**Provided material**
>> START
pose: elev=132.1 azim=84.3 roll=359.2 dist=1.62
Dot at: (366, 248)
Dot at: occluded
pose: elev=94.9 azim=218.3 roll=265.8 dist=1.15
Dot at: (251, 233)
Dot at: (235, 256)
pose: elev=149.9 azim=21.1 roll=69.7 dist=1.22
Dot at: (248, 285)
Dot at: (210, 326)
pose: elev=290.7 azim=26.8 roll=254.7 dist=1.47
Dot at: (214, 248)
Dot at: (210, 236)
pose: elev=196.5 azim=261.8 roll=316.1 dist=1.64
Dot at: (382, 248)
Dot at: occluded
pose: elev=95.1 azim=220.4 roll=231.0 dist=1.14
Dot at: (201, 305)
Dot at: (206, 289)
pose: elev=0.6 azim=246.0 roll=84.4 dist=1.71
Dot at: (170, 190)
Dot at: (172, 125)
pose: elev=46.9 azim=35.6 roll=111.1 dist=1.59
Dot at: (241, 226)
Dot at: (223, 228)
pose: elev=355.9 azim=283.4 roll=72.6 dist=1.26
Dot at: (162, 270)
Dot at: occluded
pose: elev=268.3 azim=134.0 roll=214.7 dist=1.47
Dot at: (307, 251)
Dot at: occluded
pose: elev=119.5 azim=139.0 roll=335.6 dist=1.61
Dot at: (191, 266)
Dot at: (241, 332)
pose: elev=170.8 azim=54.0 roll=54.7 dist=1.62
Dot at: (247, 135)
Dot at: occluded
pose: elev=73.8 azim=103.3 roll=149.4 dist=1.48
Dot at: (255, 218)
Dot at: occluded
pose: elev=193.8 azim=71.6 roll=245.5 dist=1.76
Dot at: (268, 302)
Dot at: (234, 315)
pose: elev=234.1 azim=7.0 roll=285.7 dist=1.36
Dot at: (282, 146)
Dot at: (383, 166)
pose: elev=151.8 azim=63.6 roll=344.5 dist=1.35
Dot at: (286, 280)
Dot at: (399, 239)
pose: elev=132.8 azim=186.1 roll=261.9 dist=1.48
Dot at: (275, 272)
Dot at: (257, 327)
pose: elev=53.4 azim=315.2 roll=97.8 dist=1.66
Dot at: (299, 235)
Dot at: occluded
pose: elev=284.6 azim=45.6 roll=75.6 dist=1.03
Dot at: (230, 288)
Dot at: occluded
>> END
**Given task**
Repeat the listing above verbatim, from the line with "pose: elev=119.5 azim=139.0" through the line with "Dot at: (234, 315)".

**Result below**
pose: elev=119.5 azim=139.0 roll=335.6 dist=1.61
Dot at: (191, 266)
Dot at: (241, 332)
pose: elev=170.8 azim=54.0 roll=54.7 dist=1.62
Dot at: (247, 135)
Dot at: occluded
pose: elev=73.8 azim=103.3 roll=149.4 dist=1.48
Dot at: (255, 218)
Dot at: occluded
pose: elev=193.8 azim=71.6 roll=245.5 dist=1.76
Dot at: (268, 302)
Dot at: (234, 315)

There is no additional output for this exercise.